_WRITTEN TASK_. Arrange the lines below as a numbered list, leaving out the blank lines and the pictures.

_DATA UNDER STUDY_.

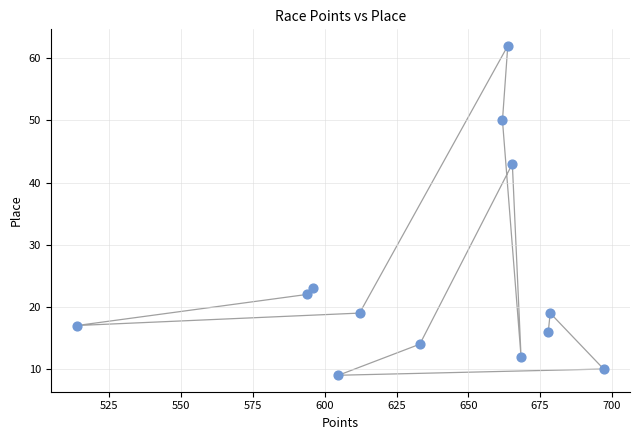

What is the range of Y values (max minus min)?

53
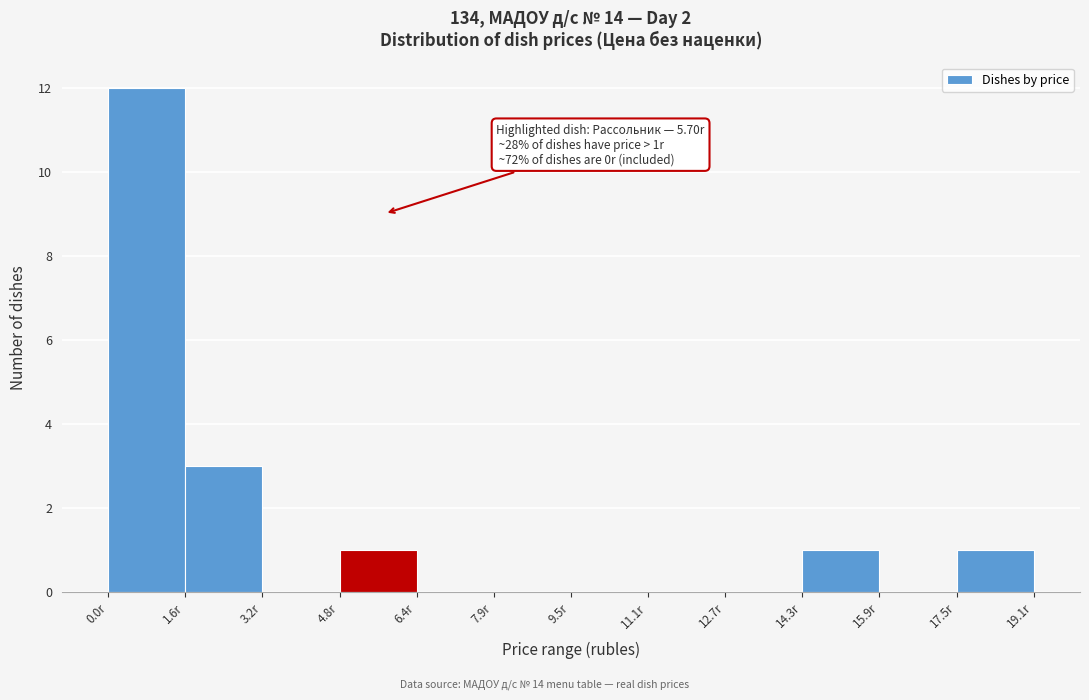

Which range on the x-axis has the tallest bar?

0.0 to 1.6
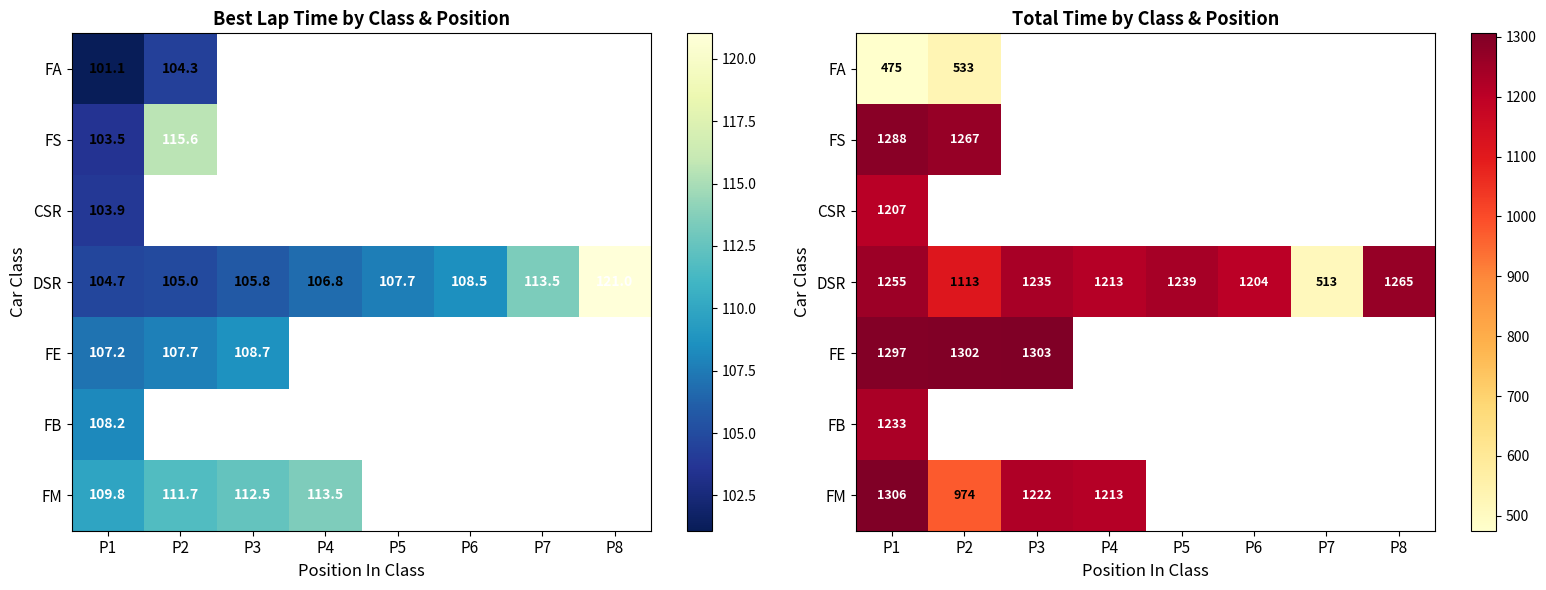

At which label is CSR closest to 1207?

P1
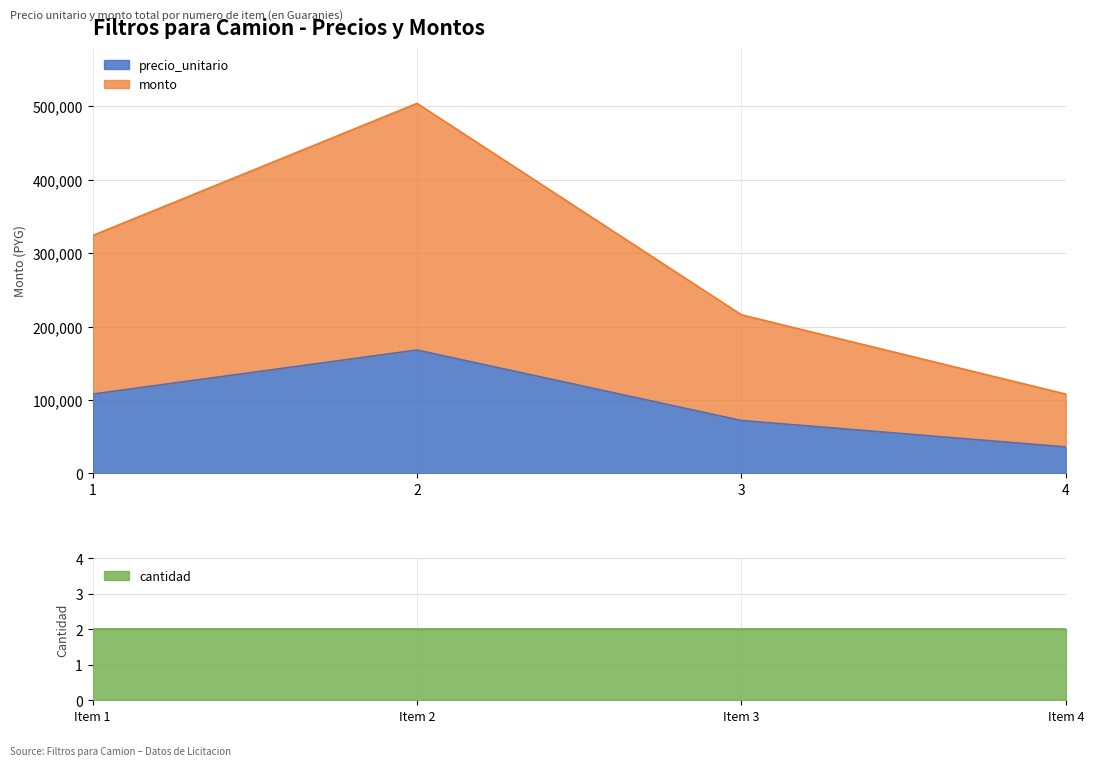

True or false: precio_unitario has a value of 23795 at 3.

False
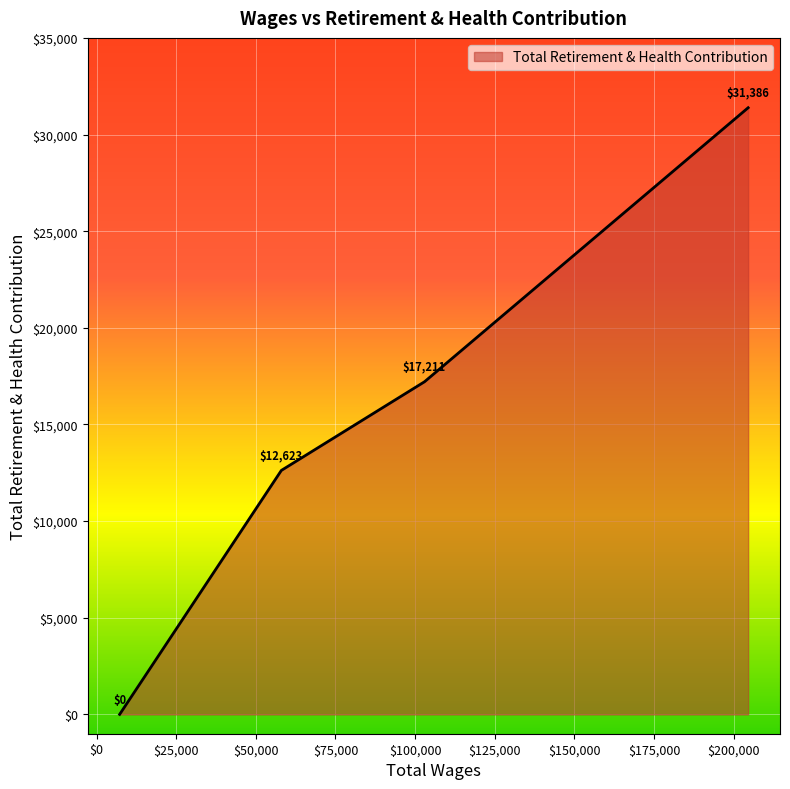

Count the values in the range 12623 to 31386.

3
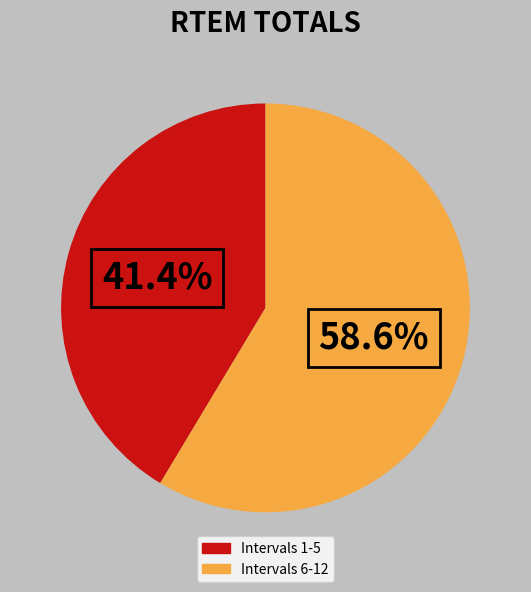

Does any single category account for the majority?

Yes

_WRITTEN ANSWER_.
1. What is the range of Y values (max minus min)?
2. 53
3. Which range on the x-axis has the tallest bar?
4. 0.0 to 1.6
5. At which label is CSR closest to 1207?
6. P1
7. True or false: precio_unitario has a value of 23795 at 3.
8. False
9. Count the values in the range 12623 to 31386.
10. 3
11. Does any single category account for the majority?
12. Yes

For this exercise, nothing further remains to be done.